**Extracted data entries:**
====
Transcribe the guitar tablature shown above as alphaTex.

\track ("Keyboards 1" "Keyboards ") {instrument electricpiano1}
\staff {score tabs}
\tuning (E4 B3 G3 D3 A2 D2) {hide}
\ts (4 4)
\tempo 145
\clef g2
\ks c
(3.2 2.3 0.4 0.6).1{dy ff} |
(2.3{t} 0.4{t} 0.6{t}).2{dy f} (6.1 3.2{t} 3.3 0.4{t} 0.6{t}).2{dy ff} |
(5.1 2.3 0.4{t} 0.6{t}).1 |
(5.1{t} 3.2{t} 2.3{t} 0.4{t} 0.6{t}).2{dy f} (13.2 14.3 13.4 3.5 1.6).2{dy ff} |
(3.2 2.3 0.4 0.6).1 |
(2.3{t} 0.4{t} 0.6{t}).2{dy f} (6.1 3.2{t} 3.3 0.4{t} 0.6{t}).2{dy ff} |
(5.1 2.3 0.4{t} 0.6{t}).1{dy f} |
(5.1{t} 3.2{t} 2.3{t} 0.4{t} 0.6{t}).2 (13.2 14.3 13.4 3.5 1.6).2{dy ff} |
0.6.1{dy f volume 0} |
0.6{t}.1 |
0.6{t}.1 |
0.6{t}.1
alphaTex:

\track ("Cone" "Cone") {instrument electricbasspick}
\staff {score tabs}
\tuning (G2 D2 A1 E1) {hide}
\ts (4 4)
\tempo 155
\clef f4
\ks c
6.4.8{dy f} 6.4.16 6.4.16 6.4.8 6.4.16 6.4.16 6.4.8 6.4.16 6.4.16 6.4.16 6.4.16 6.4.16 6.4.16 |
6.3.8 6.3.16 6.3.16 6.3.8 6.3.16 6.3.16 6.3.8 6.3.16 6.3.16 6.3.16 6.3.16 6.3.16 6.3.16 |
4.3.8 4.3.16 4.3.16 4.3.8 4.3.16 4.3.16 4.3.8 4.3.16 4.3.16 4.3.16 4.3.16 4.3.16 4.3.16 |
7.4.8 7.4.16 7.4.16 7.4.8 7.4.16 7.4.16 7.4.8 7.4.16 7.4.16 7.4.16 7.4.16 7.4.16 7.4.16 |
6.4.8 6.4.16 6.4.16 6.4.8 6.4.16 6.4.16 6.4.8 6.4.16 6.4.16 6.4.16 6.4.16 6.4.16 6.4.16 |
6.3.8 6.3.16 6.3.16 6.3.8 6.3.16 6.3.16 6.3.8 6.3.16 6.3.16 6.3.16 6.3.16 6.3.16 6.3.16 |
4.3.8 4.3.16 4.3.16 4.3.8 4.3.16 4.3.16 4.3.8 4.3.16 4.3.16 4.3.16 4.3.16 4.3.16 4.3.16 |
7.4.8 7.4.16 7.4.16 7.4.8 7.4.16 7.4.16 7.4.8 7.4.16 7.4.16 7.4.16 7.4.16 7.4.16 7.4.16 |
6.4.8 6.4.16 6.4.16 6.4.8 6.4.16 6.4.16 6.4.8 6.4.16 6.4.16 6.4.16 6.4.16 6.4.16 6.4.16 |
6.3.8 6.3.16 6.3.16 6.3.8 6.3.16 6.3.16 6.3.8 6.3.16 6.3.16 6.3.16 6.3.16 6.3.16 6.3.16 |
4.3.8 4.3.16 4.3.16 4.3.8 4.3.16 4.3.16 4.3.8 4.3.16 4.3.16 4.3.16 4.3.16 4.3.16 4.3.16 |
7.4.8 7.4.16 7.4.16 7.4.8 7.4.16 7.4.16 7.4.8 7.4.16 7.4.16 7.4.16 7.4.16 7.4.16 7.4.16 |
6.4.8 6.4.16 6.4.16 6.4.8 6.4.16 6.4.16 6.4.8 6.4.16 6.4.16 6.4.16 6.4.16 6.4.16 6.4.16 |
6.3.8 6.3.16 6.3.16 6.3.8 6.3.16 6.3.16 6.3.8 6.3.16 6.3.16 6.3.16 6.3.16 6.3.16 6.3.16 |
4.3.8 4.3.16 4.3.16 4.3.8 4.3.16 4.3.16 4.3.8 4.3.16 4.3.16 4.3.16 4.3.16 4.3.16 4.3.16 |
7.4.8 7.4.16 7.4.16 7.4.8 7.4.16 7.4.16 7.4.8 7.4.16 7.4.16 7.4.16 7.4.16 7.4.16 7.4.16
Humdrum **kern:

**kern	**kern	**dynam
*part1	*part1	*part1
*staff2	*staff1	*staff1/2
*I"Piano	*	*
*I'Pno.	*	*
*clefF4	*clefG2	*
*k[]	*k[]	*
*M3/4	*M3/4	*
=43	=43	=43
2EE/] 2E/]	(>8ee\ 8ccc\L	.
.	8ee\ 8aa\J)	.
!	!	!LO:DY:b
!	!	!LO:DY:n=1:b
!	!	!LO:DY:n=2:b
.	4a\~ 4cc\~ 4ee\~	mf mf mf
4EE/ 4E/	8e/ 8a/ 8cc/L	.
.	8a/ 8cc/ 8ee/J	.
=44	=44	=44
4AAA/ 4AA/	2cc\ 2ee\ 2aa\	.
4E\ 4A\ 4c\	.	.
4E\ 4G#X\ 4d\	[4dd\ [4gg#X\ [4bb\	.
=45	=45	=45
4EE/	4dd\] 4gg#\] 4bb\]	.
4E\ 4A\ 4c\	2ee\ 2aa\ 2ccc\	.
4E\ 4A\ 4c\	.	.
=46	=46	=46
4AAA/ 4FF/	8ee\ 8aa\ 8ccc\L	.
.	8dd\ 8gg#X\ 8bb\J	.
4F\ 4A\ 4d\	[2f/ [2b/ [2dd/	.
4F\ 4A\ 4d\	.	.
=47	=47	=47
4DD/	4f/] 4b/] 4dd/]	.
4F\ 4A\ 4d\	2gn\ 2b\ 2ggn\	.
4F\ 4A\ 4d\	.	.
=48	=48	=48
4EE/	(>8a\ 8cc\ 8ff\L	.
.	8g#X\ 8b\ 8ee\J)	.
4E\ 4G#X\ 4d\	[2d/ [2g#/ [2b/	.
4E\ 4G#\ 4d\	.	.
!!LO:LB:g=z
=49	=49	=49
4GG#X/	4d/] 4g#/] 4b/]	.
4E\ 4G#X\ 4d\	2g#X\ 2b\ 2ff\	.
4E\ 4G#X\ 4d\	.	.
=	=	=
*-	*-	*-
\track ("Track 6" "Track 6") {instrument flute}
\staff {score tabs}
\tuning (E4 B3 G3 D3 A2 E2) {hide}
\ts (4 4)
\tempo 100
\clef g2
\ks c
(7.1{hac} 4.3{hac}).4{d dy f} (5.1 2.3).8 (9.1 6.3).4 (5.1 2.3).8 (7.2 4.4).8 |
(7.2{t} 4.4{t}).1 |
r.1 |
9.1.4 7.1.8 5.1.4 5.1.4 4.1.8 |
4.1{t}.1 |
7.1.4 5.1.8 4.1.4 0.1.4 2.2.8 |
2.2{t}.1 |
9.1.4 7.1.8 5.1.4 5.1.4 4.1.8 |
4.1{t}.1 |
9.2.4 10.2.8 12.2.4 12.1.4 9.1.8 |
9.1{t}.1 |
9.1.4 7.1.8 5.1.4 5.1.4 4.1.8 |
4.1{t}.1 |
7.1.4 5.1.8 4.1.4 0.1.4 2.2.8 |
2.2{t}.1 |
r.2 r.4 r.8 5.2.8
====
**DIRECTIONS FOR THIS TASK:**
Pick out every line in the entries above that contains the string "instrument", and copy each of those lines in full.

**OUTPUT BELOW:**
\track ("Keyboards 1" "Keyboards ") {instrument electricpiano1}
\track ("Cone" "Cone") {instrument electricbasspick}
\track ("Track 6" "Track 6") {instrument flute}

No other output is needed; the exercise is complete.